Albus abbassò lo sguardo e studiò per l'ennesima volta la bacchetta di Sambuco. Poi arrangiò un sorriso di vaga timidezza appena percettibile – ma Gellert lo aveva visto: Gellert aveva sempre visto i suoi sorrisi.
«Hai sicuramente ragione sulla prima parte» confessò in tono affabile. «E potresti aver ragione sulla seconda. La fine giunge per tutti, prima o poi, e l'inverno non è che uno dei tanti passaggi che la vita ci regala. E sì, potrei avere la fortuna di essere rimpianto e la sfortuna di rimpiangere... chi può dirlo? Per quanto discutibilmente straordinari, né io né te possiamo affermarlo con sicurezza. Posso solo conoscere cosa rimpiango ora, in questo giorno al quale ripenserò in un altro giorno fra molti anni, o magari domani... chi può essere certo anche di questo?» aggiunse con un punta di velata tristezza. «E se anche fosse domani, non importa. Fra oggi e domani o fra oggi e la mia morte, amico mio, a me parrà comunque di aver vissuto troppo poco e troppo in fretta, e il mio ricordo di quest'oggi sarà come l'autunno che scaccia l'estate. Triste e malinconico... e, ahimè, naturale. Ed è questo, alla fine, che rimpiangerò, Gellert: che nulla di quel tempo felice sia durato abbastanza. E tu svanirai con il trascorrere delle stagioni, Gellert, anno dopo anno, inverno dopo inverno... fino a quando di te non mi resterà che il dolce ricordo dell'estate che trascorremmo a Godric's Hollow». Sentiva gli occhi bruciare di lacrime che non desiderava mostrare, così fece un respiro profondo e finse di asciugarsi il volto dalla pioggia. «È stata una bella estate, quella».
Gellert si morse il labbro inferiore e agitò la testa con un improvviso moto di stizza. Dall'esterno delle imponenti mura di Nurmengard si levava già il caotico e distante gridare degli Auror.
«L'estate è sempre bella, meine Güte» commentò amaramente. «Ma è una stagione per i giovani e gli stolti... e noi non lo siamo mai stati».
«Giovani o stolti?».
«Forse entrambi. Ti interessa davvero?».
Albus sorrise e scrollò vagamente le spalle.
«Forse un giorno avrò il coraggio di chiedermi cosa ne è stato di quell'estate e mi interesserà saperlo. Chi può dirlo?».

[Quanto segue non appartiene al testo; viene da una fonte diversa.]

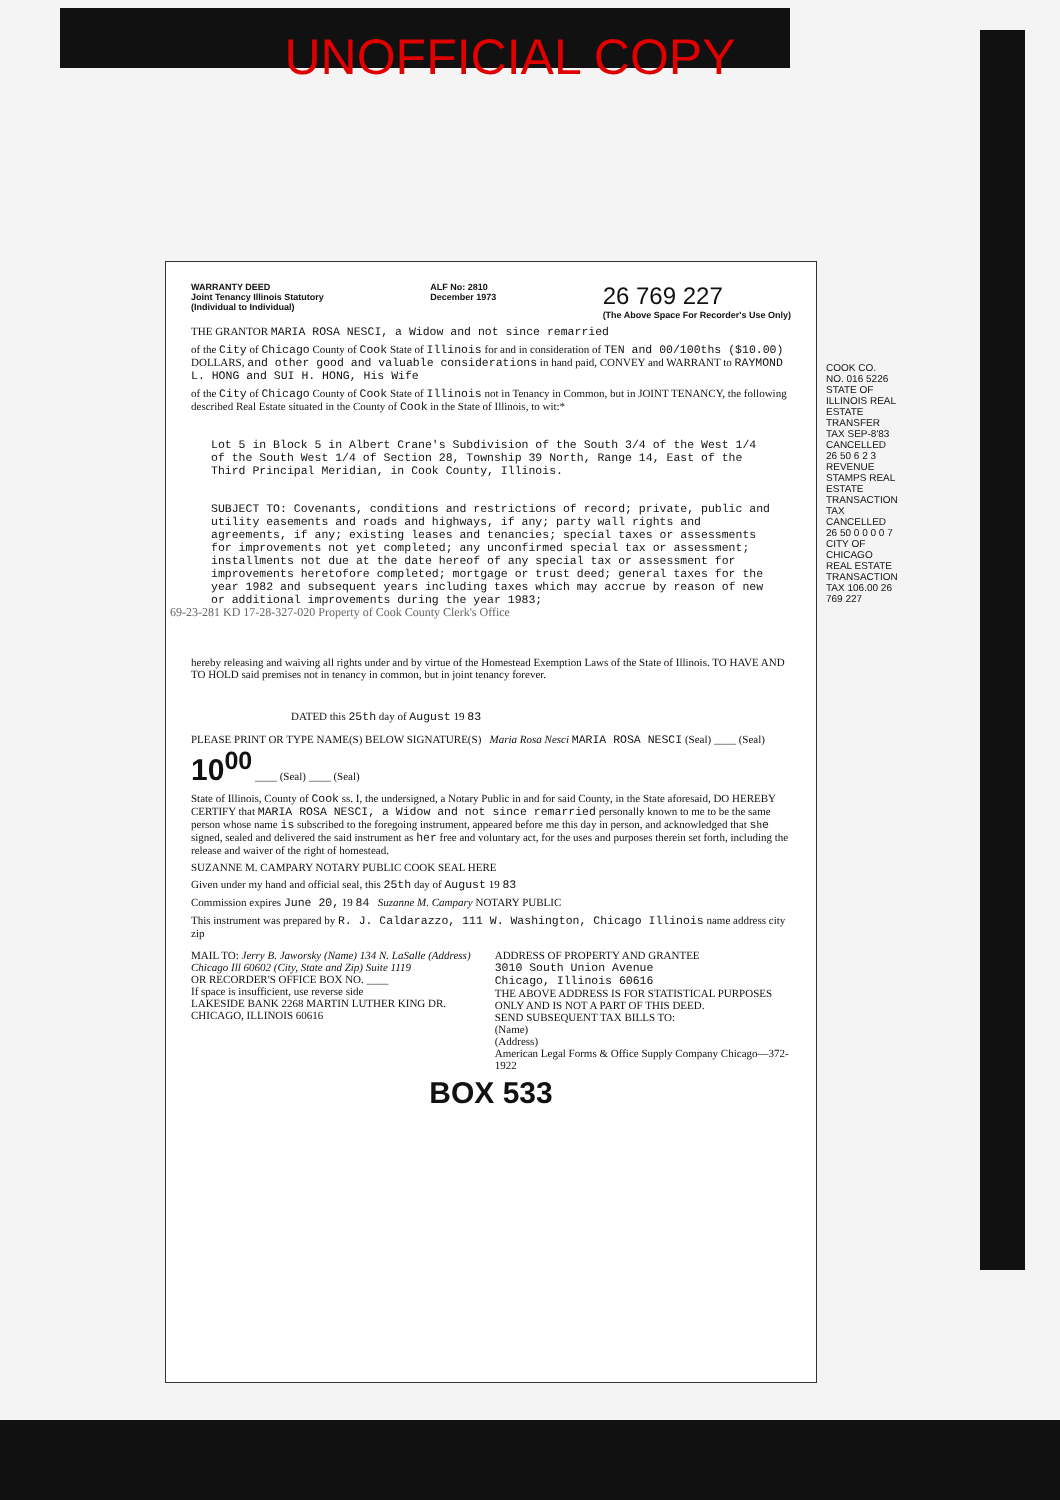UNOFFICIAL COPY
WARRANTY DEED
Joint Tenancy Illinois Statutory
(Individual to Individual)
ALF No: 2810
December 1973
26 769 227
(The Above Space For Recorder's Use Only)
THE GRANTOR MARIA ROSA NESCI, a Widow and not since remarried
of the City of Chicago County of Cook State of Illinois for and in consideration of TEN and 00/100ths ($10.00) DOLLARS, and other good and valuable considerations in hand paid, CONVEY and WARRANT to RAYMOND L. HONG and SUI H. HONG, His Wife
of the City of Chicago County of Cook State of Illinois not in Tenancy in Common, but in JOINT TENANCY, the following described Real Estate situated in the County of Cook in the State of Illinois, to wit:*
Lot 5 in Block 5 in Albert Crane's Subdivision of the South 3/4 of the West 1/4 of the South West 1/4 of Section 28, Township 39 North, Range 14, East of the Third Principal Meridian, in Cook County, Illinois.
SUBJECT TO: Covenants, conditions and restrictions of record; private, public and utility easements and roads and highways, if any; party wall rights and agreements, if any; existing leases and tenancies; special taxes or assessments for improvements not yet completed; any unconfirmed special tax or assessment; installments not due at the date hereof of any special tax or assessment for improvements heretofore completed; mortgage or trust deed; general taxes for the year 1982 and subsequent years including taxes which may accrue by reason of new or additional improvements during the year 1983;
hereby releasing and waiving all rights under and by virtue of the Homestead Exemption Laws of the State of Illinois. TO HAVE AND TO HOLD said premises not in tenancy in common, but in joint tenancy forever.
DATED this 25th day of August 19 83
PLEASE PRINT OR TYPE NAME(S) BELOW SIGNATURE(S) Maria Rosa Nesci MARIA ROSA NESCI (Seal) ____ (Seal) 10<sup>00</sup> ____ (Seal) ____ (Seal)
State of Illinois, County of Cook ss. I, the undersigned, a Notary Public in and for said County, in the State aforesaid, DO HEREBY CERTIFY that MARIA ROSA NESCI, a Widow and not since remarried personally known to me to be the same person whose name is subscribed to the foregoing instrument, appeared before me this day in person, and acknowledged that she signed, sealed and delivered the said instrument as her free and voluntary act, for the uses and purposes therein set forth, including the release and waiver of the right of homestead.
SUZANNE M. CAMPARY NOTARY PUBLIC COOK SEAL HERE
Given under my hand and official seal, this 25th day of August 19 83
Commission expires June 20, 19 84 Suzanne M. Campary NOTARY PUBLIC
This instrument was prepared by R. J. Caldarazzo, 111 W. Washington, Chicago Illinois name address city zip
MAIL TO: Jerry B. Jaworsky (Name) 134 N. LaSalle (Address) Chicago Ill 60602 (City, State and Zip) Suite 1119
OR RECORDER'S OFFICE BOX NO. ____
If space is insufficient, use reverse side
LAKESIDE BANK 2268 MARTIN LUTHER KING DR. CHICAGO, ILLINOIS 60616
ADDRESS OF PROPERTY AND GRANTEE
3010 South Union Avenue
Chicago, Illinois 60616
THE ABOVE ADDRESS IS FOR STATISTICAL PURPOSES ONLY AND IS NOT A PART OF THIS DEED.
SEND SUBSEQUENT TAX BILLS TO:
(Name)
(Address)
American Legal Forms & Office Supply Company Chicago—372-1922
BOX 533
COOK CO. NO. 016 5226 STATE OF ILLINOIS REAL ESTATE TRANSFER TAX SEP-8'83 CANCELLED 26 50 6 2 3 REVENUE STAMPS REAL ESTATE TRANSACTION TAX CANCELLED 26 50 0 0 0 0 7 CITY OF CHICAGO REAL ESTATE TRANSACTION TAX 106.00 26 769 227
69-23-281 KD 17-28-327-020 Property of Cook County Clerk's Office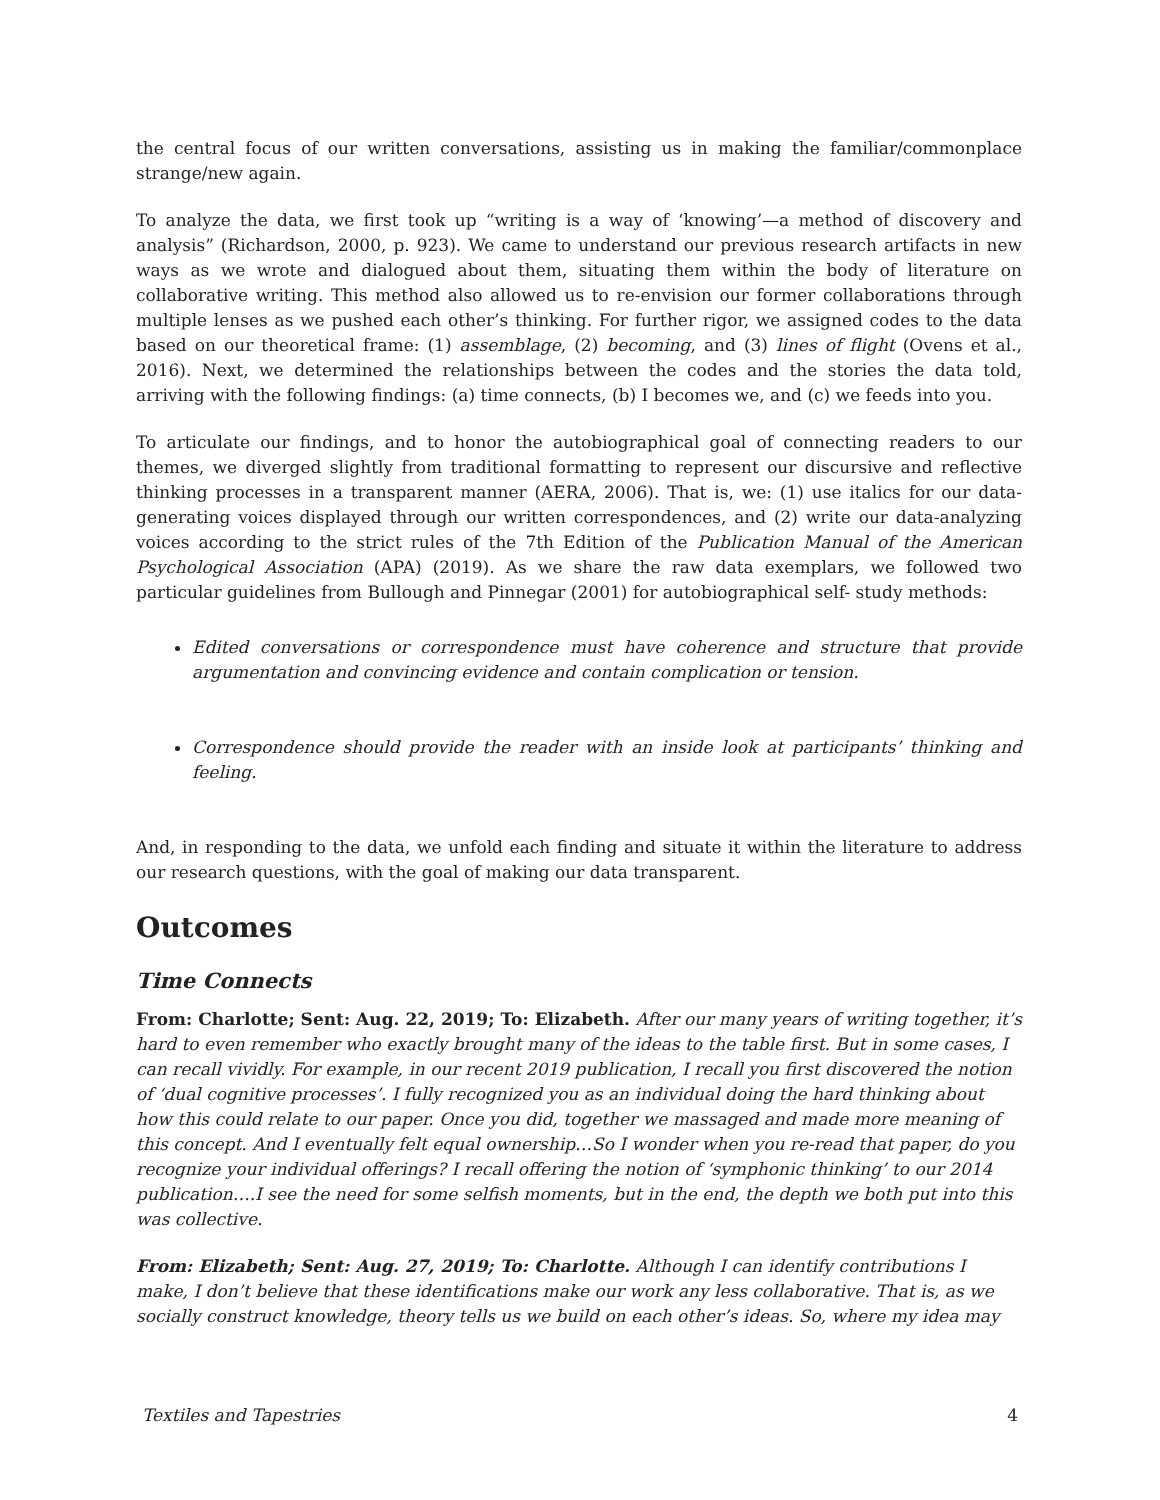the central focus of our written conversations, assisting us in making the familiar/commonplace strange/new again.
To analyze the data, we first took up “writing is a way of ‘knowing’—a method of discovery and analysis” (Richardson, 2000, p. 923). We came to understand our previous research artifacts in new ways as we wrote and dialogued about them, situating them within the body of literature on collaborative writing. This method also allowed us to re-envision our former collaborations through multiple lenses as we pushed each other’s thinking. For further rigor, we assigned codes to the data based on our theoretical frame: (1) assemblage, (2) becoming, and (3) lines of flight (Ovens et al., 2016). Next, we determined the relationships between the codes and the stories the data told, arriving with the following findings: (a) time connects, (b) I becomes we, and (c) we feeds into you.
To articulate our findings, and to honor the autobiographical goal of connecting readers to our themes, we diverged slightly from traditional formatting to represent our discursive and reflective thinking processes in a transparent manner (AERA, 2006). That is, we: (1) use italics for our data-generating voices displayed through our written correspondences, and (2) write our data-analyzing voices according to the strict rules of the 7th Edition of the Publication Manual of the American Psychological Association (APA) (2019). As we share the raw data exemplars, we followed two particular guidelines from Bullough and Pinnegar (2001) for autobiographical self- study methods:
Edited conversations or correspondence must have coherence and structure that provide argumentation and convincing evidence and contain complication or tension.
Correspondence should provide the reader with an inside look at participants’ thinking and feeling.
And, in responding to the data, we unfold each finding and situate it within the literature to address our research questions, with the goal of making our data transparent.
Outcomes
Time Connects
From: Charlotte; Sent: Aug. 22, 2019; To: Elizabeth. After our many years of writing together, it’s hard to even remember who exactly brought many of the ideas to the table first. But in some cases, I can recall vividly. For example, in our recent 2019 publication, I recall you first discovered the notion of ‘dual cognitive processes’. I fully recognized you as an individual doing the hard thinking about how this could relate to our paper. Once you did, together we massaged and made more meaning of this concept. And I eventually felt equal ownership…So I wonder when you re-read that paper, do you recognize your individual offerings? I recall offering the notion of ‘symphonic thinking’ to our 2014 publication….I see the need for some selfish moments, but in the end, the depth we both put into this was collective.
From: Elizabeth; Sent: Aug. 27, 2019; To: Charlotte. Although I can identify contributions I make, I don’t believe that these identifications make our work any less collaborative. That is, as we socially construct knowledge, theory tells us we build on each other’s ideas. So, where my idea may
Textiles and Tapestries 4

Gellert arrangiò un sogghigno stentato che ad Albus parve quasi un perduto gesto d'affetto e gli mostrò teatralmente i palmi delle mani.
«Albus... non prenderti gioco di me. È certo che lo farai...» rispose lentamente. «Te lo chiederai fin quando non arriverà l'inverno, e un uomo intelligente come te potrebbe perfino sperare di trovare una risposta che forse non esiste nemmeno. E se mai dovessi trovarla...». Sorrise con più genuinità, mostrandogli per un istante fulmineo lo spirito del bel giovane ambizioso che era stato in un'estate di molto anni prima. «Oh, meine Güte... promettimi che dirai anche a me cosa ne è stato».